Limitations of Satellite Imagery Analysis for AI-Specific Data Centers
by Konstantin Pilz & Lennart Heim
BLUF: Satellite imagery of data centers provides limited immediate value for AI-specific insights due to several challenges: AI hardware constitutes only a small portion of data center equipment, often coexists with non-AI hardware, lacks reliable visual identifiers, and its computational power is difficult to estimate from external observations. Continuous monitoring and cross-correlation with other sources may improve insights, but AI-specific information will likely remain limited.
While detecting data centers via satellite imagery can yield valuable information about their size and location, some limitations are often overlooked. The immediate value for AI policy is not as straightforward as it might seem due to a lack of critical insights into AI-specific aspects of data centers. We find the following challenges:
- AI hardware constitutes only a small portion of data center equipment. As of 2024, most data center space still hosts general-purpose compute. For instance, EPRI estimates that AI applications currently account for only about 10% to 20% of all data center power consumption (which likely includes non-frontier AI workloads). And according to TrendForce, only about 12% of all servers shipped in 2024 will be AI servers.
- AI hardware often shares space with other equipment in data centers. While there are facilities dedicated to AI supercomputers (e.g., the Jülich Supercomputer and xAI's Supercluster in Memphis), large tech companies frequently utilize existing data center campuses to host AI compute. For example, GPT-4 was reportedly trained in a Microsoft data center in Iowa, where the company maintains several large facilities that are much too expansive to accommodate only the approximately 20,000 A100s used for GPT-4's training. Particularly for inference workloads, dedicating entire facilities to AI is unnecessary, and there may be interest in retrofitting existing data centers to accommodate AI hardware alongside traditional hardware.
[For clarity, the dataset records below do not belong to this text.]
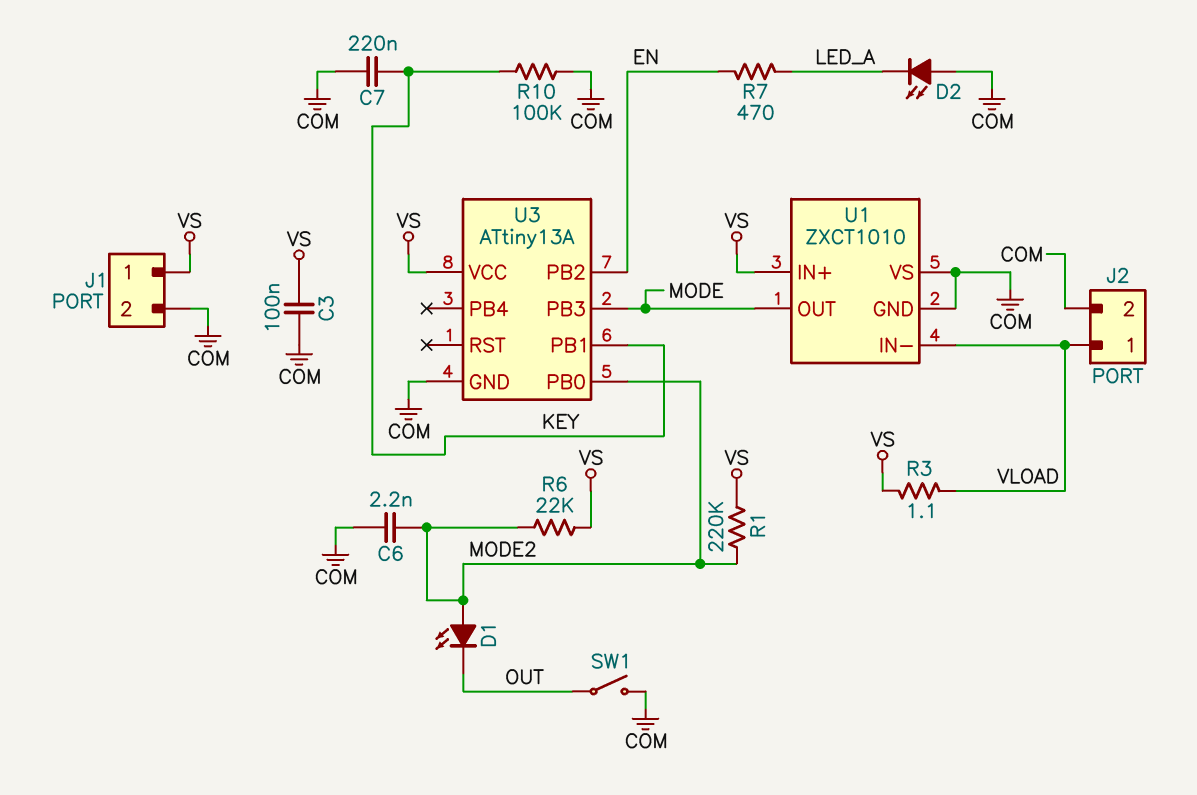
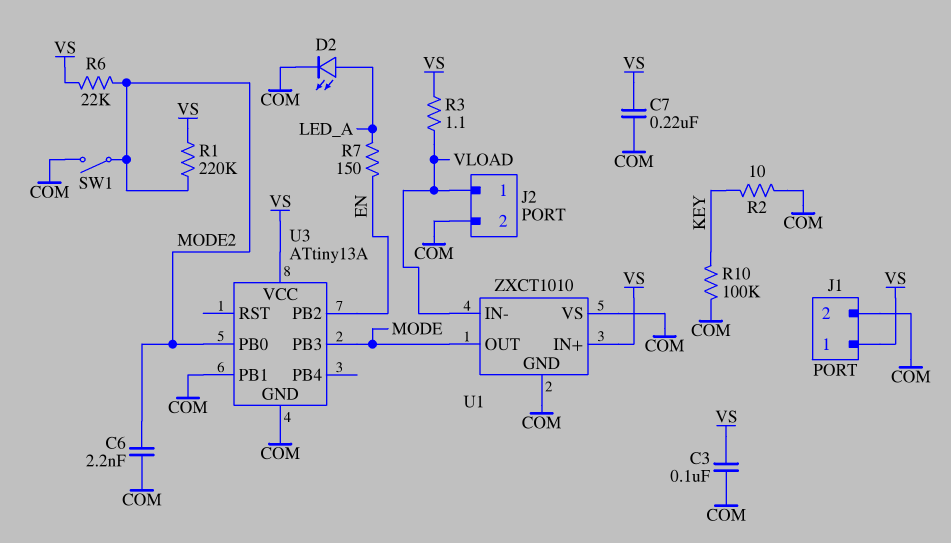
C7: 220nF (COM, KEY) -> 220nF (COM, VS)
D1: LED (A MODE2, K OUT) -> none
D2: LED (A COM, K LED_A) -> LED (A LED_A, K COM)
R2: none -> 10 (COM, KEY)
R7: 470 (EN, LED_A) -> 150 (EN, LED_A)
SW1: switch (COM, OUT) -> switch (COM, MODE2)
U3 pin PB1: KEY -> COM

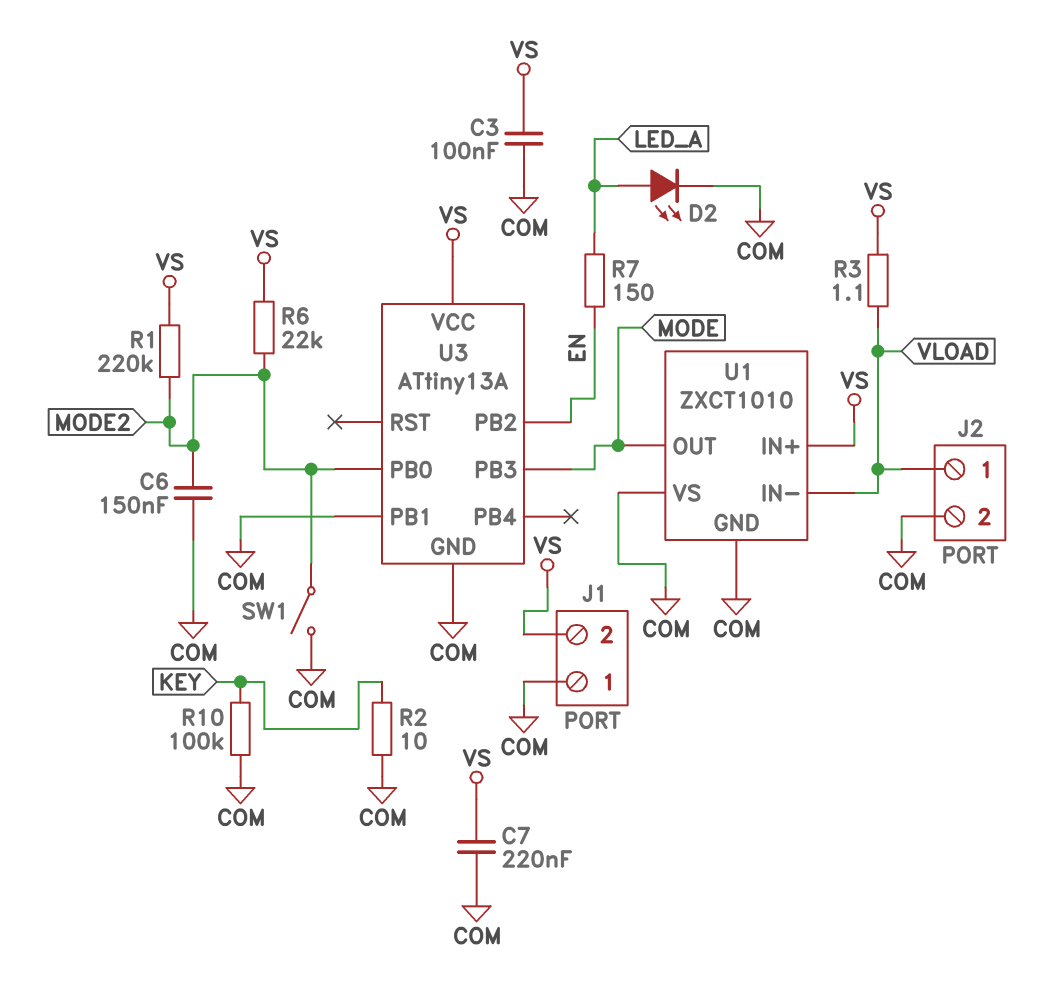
C6: 2.2nF (COM, MODE2) -> 150nF (COM, MODE2)
J1 pin 1: VS -> COM
J1 pin 2: COM -> VS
- Visual identification of AI hardware presence is unreliable. While AI chips have a higher power density and thus require more cooling infrastructure per square foot, this is still only a coarse proxy for whether a facility actually hosts AI-specific hardware. Otherwise, AI data centers don’t seem to have any features that allow you to visually distinguish them from data centers hosting other compute (as of now). Future build-outs with even larger numbers of AI chips might exhibit more unique characteristics, potentially making identification easier.
- Estimating a data center's computational (AI) performance is complex and imprecise. Even when a data center is known to host AI hardware, accurately assessing the quantity and type of AI chips remains challenging. Attempts to estimate power consumption based on external structures or energy data and subsequently infer computational performance yield unclear and imprecise results.
Therefore, these challenges significantly limit the immediate value of satellite imagery for AI-specific insights. Identifying the locations of all data centers differs substantially from pinpointing AI-specific facilities. Moreover, even when AI data centers are located, this information does not necessarily provide accurate insights into their computational power, given the uncertainty surrounding the quantity and types of chips they employ.
Way Forward
While a general data center mapping project still offers valuable insights and is a good initial step, we recommend two considerations based on the above challenges, ideally incorporated from the start:
- Implement continuous monitoring of historical and ongoing development. Tracking data center development over time would significantly enhance the value proposition. As AI consumes an increasingly larger share of compute resources, correlating new construction with AI-specific needs will become more feasible.
- Cross-correlate findings with other intelligence sources. Combining the satellite imagery analysis with other open-source intelligence, such as records of investment, permitting, and construction of AI-related data centers, could yield more detailed insights about specific clusters and their relevance for AI development and deployment.